I decided to be helped by a financial expert to talk about this, because this kind of crypto assets are not understandable by a Blockchain and tech expert but is a completely an old-school financial like assets. So I asked the help of Enrico Petocchi, a financial expert that is trying to help investors to embrace cryptocurrency and Blockchain related project to write something about this and complete this article by pre-tracing what’s next:
“In a few words, Security tokens may be seen as crypto (digital) certificates representing a pledge/access to some or all of the issuer’s underlying assets and/or cash flows.
As utility tokens widened the scope of investing (by providing a methodology to monetize goodwill based on data gathering, production or consumption communities, etc.) security tokens will make it possible, inter alia, to (i) securitize flows from diverse asset classes, (ii) fragment assets’ ownership in digital (and possibly tradable) certificates.

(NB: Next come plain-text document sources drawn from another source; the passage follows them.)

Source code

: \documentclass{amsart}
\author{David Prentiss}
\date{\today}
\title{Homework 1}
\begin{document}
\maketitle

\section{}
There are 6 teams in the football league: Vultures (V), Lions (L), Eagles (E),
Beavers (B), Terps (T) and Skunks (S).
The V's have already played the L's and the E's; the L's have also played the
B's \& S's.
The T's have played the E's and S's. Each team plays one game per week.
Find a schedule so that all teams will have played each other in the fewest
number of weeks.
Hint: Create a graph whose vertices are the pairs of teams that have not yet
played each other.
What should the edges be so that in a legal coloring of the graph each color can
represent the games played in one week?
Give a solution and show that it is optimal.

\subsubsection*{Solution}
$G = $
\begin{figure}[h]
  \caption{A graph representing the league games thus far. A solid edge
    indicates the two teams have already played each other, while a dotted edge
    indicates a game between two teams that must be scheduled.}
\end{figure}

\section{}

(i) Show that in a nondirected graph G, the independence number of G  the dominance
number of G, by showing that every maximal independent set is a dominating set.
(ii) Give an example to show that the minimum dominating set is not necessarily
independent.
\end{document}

Security tokens will allow for venture investing with limited governance limitations and pave the way to asset-backed finance and portfolio is unbundling as well as extreme investors’ cherry picking.
The combination of CryptoCapitalMarkets (ICOs & STOs), regular exchanges willing to access investors directly and the possibility that crypto-exchanges will create enhanced liquidity on alternative securitized assets is increasingly empowering large Corporates and Start-ups alike with an unprecedented breadth of tools and fundraising techniques.
Crypto-FinTech Convergence would make Financial strategy a competitive weapon more than an execution task, helping to bridge the gap between money, ideas & markets by dynamically tailoring specific investment proposals to relevant stakeholders’ groups. Simply, the end of the beginning”.